» **Your objective**:
Please swap every "min/giorno" in these entries for "minuti al giorno" and give all the lines again, leaving everything else unchanged.

*** Opening of Data provided ***

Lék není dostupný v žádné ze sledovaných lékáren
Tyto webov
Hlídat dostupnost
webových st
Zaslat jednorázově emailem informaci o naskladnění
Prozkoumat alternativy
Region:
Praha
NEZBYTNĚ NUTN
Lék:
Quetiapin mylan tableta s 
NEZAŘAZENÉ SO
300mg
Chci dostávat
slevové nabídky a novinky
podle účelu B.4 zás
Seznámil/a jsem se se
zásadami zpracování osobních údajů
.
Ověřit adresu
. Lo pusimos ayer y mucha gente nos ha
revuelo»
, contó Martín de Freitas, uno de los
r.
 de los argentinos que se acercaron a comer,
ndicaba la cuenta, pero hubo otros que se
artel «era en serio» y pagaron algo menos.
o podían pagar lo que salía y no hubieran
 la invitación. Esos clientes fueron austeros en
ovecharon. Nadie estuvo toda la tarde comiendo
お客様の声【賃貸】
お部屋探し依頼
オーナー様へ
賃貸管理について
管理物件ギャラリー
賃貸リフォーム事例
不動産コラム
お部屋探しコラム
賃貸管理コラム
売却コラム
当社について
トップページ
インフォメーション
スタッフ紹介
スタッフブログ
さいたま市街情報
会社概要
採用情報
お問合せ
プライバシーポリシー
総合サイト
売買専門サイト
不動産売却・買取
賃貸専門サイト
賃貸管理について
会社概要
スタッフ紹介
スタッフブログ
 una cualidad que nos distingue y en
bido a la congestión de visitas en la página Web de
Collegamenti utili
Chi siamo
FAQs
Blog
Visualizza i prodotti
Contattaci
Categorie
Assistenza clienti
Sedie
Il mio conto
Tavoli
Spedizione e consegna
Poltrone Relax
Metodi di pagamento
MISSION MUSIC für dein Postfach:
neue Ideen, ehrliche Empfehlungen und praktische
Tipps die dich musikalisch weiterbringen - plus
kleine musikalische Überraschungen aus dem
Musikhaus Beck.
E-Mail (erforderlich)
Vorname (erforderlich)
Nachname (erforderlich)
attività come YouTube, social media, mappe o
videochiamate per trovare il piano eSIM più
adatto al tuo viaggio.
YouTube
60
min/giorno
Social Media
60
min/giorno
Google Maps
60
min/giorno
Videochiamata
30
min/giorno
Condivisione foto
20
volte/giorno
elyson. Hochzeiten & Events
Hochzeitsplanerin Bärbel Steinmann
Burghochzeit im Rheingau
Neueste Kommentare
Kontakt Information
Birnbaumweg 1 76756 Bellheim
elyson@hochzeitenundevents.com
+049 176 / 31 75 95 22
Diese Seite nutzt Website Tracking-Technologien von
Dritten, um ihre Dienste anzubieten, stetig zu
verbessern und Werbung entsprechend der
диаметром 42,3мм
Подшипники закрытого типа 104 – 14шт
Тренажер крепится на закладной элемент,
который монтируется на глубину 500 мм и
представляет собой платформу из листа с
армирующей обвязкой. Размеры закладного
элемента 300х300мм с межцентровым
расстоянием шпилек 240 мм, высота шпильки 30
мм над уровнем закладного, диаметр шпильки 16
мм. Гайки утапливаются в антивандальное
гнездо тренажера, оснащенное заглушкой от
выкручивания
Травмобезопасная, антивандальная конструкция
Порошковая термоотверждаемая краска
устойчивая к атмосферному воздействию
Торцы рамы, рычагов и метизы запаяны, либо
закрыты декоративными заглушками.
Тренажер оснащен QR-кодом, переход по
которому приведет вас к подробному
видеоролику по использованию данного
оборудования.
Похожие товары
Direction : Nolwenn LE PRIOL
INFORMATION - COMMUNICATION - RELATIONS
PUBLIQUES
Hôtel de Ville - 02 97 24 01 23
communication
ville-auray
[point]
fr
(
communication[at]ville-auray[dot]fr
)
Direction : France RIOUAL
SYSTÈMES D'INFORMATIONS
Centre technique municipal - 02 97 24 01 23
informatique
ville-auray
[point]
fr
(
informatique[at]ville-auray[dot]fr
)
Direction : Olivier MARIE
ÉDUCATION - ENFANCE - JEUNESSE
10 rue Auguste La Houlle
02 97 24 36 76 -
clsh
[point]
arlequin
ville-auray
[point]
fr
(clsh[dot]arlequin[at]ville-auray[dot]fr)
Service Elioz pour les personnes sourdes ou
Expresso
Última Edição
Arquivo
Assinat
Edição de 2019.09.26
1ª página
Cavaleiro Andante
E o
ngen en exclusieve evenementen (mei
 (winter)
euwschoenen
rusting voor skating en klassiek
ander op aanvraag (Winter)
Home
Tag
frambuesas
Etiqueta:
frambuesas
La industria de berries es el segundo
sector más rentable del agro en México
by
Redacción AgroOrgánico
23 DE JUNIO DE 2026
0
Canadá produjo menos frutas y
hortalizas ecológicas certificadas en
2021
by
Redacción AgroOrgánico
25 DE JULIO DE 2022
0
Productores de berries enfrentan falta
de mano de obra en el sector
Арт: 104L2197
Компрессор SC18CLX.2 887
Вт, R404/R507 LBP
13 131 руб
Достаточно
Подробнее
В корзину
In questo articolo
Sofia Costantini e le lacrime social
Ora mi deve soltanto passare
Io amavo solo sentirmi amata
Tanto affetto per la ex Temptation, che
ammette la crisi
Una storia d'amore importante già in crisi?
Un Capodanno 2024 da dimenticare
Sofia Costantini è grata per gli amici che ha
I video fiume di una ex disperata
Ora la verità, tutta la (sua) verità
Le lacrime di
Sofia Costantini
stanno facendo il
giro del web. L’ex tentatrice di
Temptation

*** Close of Data provided ***

» **Your solution**:
Lék není dostupný v žádné ze sledovaných lékáren
Tyto webov
Hlídat dostupnost
webových st
Zaslat jednorázově emailem informaci o naskladnění
Prozkoumat alternativy
Region:
Praha
NEZBYTNĚ NUTN
Lék:
Quetiapin mylan tableta s 
NEZAŘAZENÉ SO
300mg
Chci dostávat
slevové nabídky a novinky
podle účelu B.4 zás
Seznámil/a jsem se se
zásadami zpracování osobních údajů
.
Ověřit adresu
. Lo pusimos ayer y mucha gente nos ha
revuelo»
, contó Martín de Freitas, uno de los
r.
 de los argentinos que se acercaron a comer,
ndicaba la cuenta, pero hubo otros que se
artel «era en serio» y pagaron algo menos.
o podían pagar lo que salía y no hubieran
 la invitación. Esos clientes fueron austeros en
ovecharon. Nadie estuvo toda la tarde comiendo
お客様の声【賃貸】
お部屋探し依頼
オーナー様へ
賃貸管理について
管理物件ギャラリー
賃貸リフォーム事例
不動産コラム
お部屋探しコラム
賃貸管理コラム
売却コラム
当社について
トップページ
インフォメーション
スタッフ紹介
スタッフブログ
さいたま市街情報
会社概要
採用情報
お問合せ
プライバシーポリシー
総合サイト
売買専門サイト
不動産売却・買取
賃貸専門サイト
賃貸管理について
会社概要
スタッフ紹介
スタッフブログ
 una cualidad que nos distingue y en
bido a la congestión de visitas en la página Web de
Collegamenti utili
Chi siamo
FAQs
Blog
Visualizza i prodotti
Contattaci
Categorie
Assistenza clienti
Sedie
Il mio conto
Tavoli
Spedizione e consegna
Poltrone Relax
Metodi di pagamento
MISSION MUSIC für dein Postfach:
neue Ideen, ehrliche Empfehlungen und praktische
Tipps die dich musikalisch weiterbringen - plus
kleine musikalische Überraschungen aus dem
Musikhaus Beck.
E-Mail (erforderlich)
Vorname (erforderlich)
Nachname (erforderlich)
attività come YouTube, social media, mappe o
videochiamate per trovare il piano eSIM più
adatto al tuo viaggio.
YouTube
60
minuti al giorno
Social Media
60
minuti al giorno
Google Maps
60
minuti al giorno
Videochiamata
30
minuti al giorno
Condivisione foto
20
volte/giorno
elyson. Hochzeiten & Events
Hochzeitsplanerin Bärbel Steinmann
Burghochzeit im Rheingau
Neueste Kommentare
Kontakt Information
Birnbaumweg 1 76756 Bellheim
elyson@hochzeitenundevents.com
+049 176 / 31 75 95 22
Diese Seite nutzt Website Tracking-Technologien von
Dritten, um ihre Dienste anzubieten, stetig zu
verbessern und Werbung entsprechend der
диаметром 42,3мм
Подшипники закрытого типа 104 – 14шт
Тренажер крепится на закладной элемент,
который монтируется на глубину 500 мм и
представляет собой платформу из листа с
армирующей обвязкой. Размеры закладного
элемента 300х300мм с межцентровым
расстоянием шпилек 240 мм, высота шпильки 30
мм над уровнем закладного, диаметр шпильки 16
мм. Гайки утапливаются в антивандальное
гнездо тренажера, оснащенное заглушкой от
выкручивания
Травмобезопасная, антивандальная конструкция
Порошковая термоотверждаемая краска
устойчивая к атмосферному воздействию
Торцы рамы, рычагов и метизы запаяны, либо
закрыты декоративными заглушками.
Тренажер оснащен QR-кодом, переход по
которому приведет вас к подробному
видеоролику по использованию данного
оборудования.
Похожие товары
Direction : Nolwenn LE PRIOL
INFORMATION - COMMUNICATION - RELATIONS
PUBLIQUES
Hôtel de Ville - 02 97 24 01 23
communication
ville-auray
[point]
fr
(
communication[at]ville-auray[dot]fr
)
Direction : France RIOUAL
SYSTÈMES D'INFORMATIONS
Centre technique municipal - 02 97 24 01 23
informatique
ville-auray
[point]
fr
(
informatique[at]ville-auray[dot]fr
)
Direction : Olivier MARIE
ÉDUCATION - ENFANCE - JEUNESSE
10 rue Auguste La Houlle
02 97 24 36 76 -
clsh
[point]
arlequin
ville-auray
[point]
fr
(clsh[dot]arlequin[at]ville-auray[dot]fr)
Service Elioz pour les personnes sourdes ou
Expresso
Última Edição
Arquivo
Assinat
Edição de 2019.09.26
1ª página
Cavaleiro Andante
E o
ngen en exclusieve evenementen (mei
 (winter)
euwschoenen
rusting voor skating en klassiek
ander op aanvraag (Winter)
Home
Tag
frambuesas
Etiqueta:
frambuesas
La industria de berries es el segundo
sector más rentable del agro en México
by
Redacción AgroOrgánico
23 DE JUNIO DE 2026
0
Canadá produjo menos frutas y
hortalizas ecológicas certificadas en
2021
by
Redacción AgroOrgánico
25 DE JULIO DE 2022
0
Productores de berries enfrentan falta
de mano de obra en el sector
Арт: 104L2197
Компрессор SC18CLX.2 887
Вт, R404/R507 LBP
13 131 руб
Достаточно
Подробнее
В корзину
In questo articolo
Sofia Costantini e le lacrime social
Ora mi deve soltanto passare
Io amavo solo sentirmi amata
Tanto affetto per la ex Temptation, che
ammette la crisi
Una storia d'amore importante già in crisi?
Un Capodanno 2024 da dimenticare
Sofia Costantini è grata per gli amici che ha
I video fiume di una ex disperata
Ora la verità, tutta la (sua) verità
Le lacrime di
Sofia Costantini
stanno facendo il
giro del web. L’ex tentatrice di
Temptation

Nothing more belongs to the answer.